Семь стихий | страница 111



Живые звуки: вышла за околицу девица с гладким пробором. Смеркается. Моросит. Стелется туман. Все затихает.

И снова звуки. Точно хрусталь. Мороз. Снег. В распахнутом небе синие таинственные огни. О временах года, как повелось, рассказывает музыка. Поет гармонь, звучит стародавняя песня. Глаза гармониста веселы, непроницаемы. Пальцы бьются как крылья: звени, звени, гармонь! Играй, гармонист.


* * *

Я заснул с мыслью о гармонисте.

В мой сон вошли едва уловимые запахи и шорохи. Наверное, я не закрыл окна, и к утру в комнате стало прохладно.

Но еще раньше я просыпался. Я говорил. С кем же?..

…Женщина с коротко подстриженными волосами и тонкой ниткой коралловых бус на стройной шее. Бусины были красными, как густая кровь или как темная ржавчина, причудливой формы, но гладкие — с отсветами мерцающих точек. Я долго не узнавал ее. Пока мы не заговорили. Она сидела на стуле у самого окна.

— На улице свежо, — сказала она, — может быть, прикрыть окно?

— Нет, не надо, впрочем, если вам холодно…

— Мне? — удивленно спросила она. — Холодно? Ну нет…

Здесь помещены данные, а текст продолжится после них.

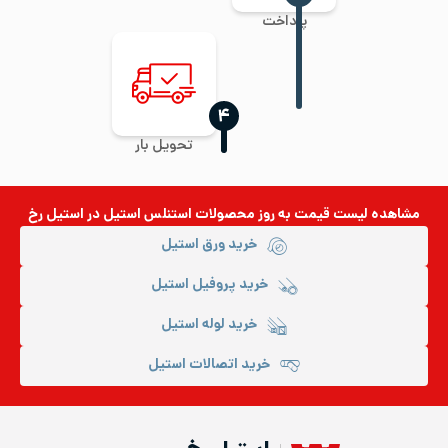
پرداخت
‍۴
تحویل بار
مشاهده لیست قیمت به روز
محصولات استنلس استیل
در استیل رخ
خرید ورق استیل
خرید پروفیل استیل
خرید لوله استیل
خرید اتصالات استیل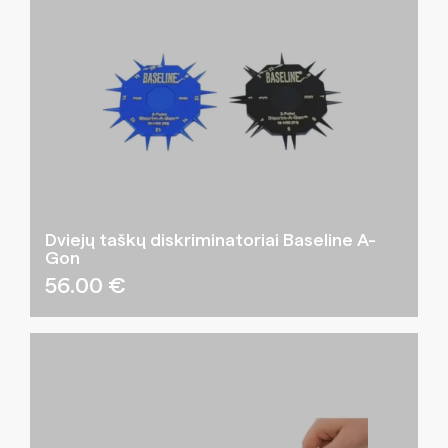
Dviejų taškų diskriminatoriai Baseline A-
Gon
56.00
€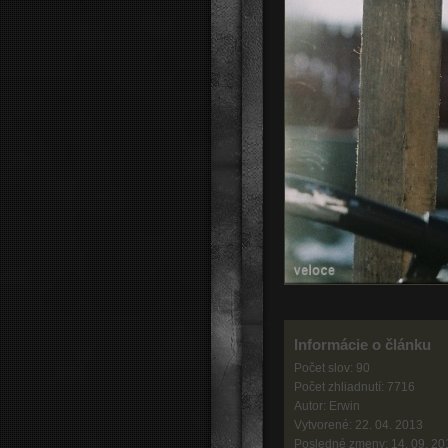
Informácie o článku
Počet slov: 90
Počet zhliadnutí: 7716
Autor: Erwin
Vytvorené: 22. 04. 2013
Posledné zmeny: 14. 09. 20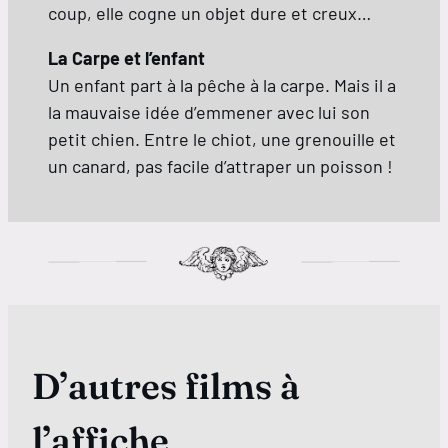
coup, elle cogne un objet dure et creux…
La Carpe et l’enfant
Un enfant part à la pêche à la carpe. Mais il a
la mauvaise idée d’emmener avec lui son
petit chien. Entre le chiot, une grenouille et
un canard, pas facile d’attraper un poisson !
D’autres films à
l’affiche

Ее реплика озадачила меня. Я сидел за столом, гораздо дальше от окна, и то ощущал легкий озноб. Впрочем, он скоро прошел. Меня не удивило, что на улице ночь и что визит ее, следовательно, можно назвать поздним. Я пытался об этом думать, но никак не мог сообразить, была ли какая-то причина ее прихода или нет. Мой сон как будто начинался с середины.

— Вам нравятся мои бусы? — спросила она с наивной интонацией, но вполне искренне.

— Очень красивые бусы, — отозвался я, и у меня вдруг возникло такое чувство, что одновременно я ответил и на другой ее вопрос. И как будто этот другой вопрос, не относящийся к бусам, был важнее для нее. Но потаенный смысл разговора все еще не доходил до моего сознания.

Она улыбнулась. Спросила:

— Вы помните меня? Или забыли?

И я вспомнил. Но не сказал вслух. Промолчал. Просто кивнул.

— Хорошо, что вспомнили, — сказала она и опять улыбнулась.

Улыбка у нее была едва заметная. Только глаза улыбались, но не губы. Меня вдруг осенило. Я понял, почему она спросила о бусах. Хотела сказать, что я не смогу ее больше увидеть. Вот что она хотела сказать! Она кивнула, словно подтверждая мою догадку.

— Я давно не видел вас, — сказал я и тут же заметил, что лицо ее стало серьезным, даже озабоченным. Как тогда… почти сорок лет назад, зимой, когда она наклонилась над заснеженной ямой, чтобы подать мне руку. Но с тех пор она не изменилась, вот в чем штука, и я почему-то не был нисколько этим удивлен.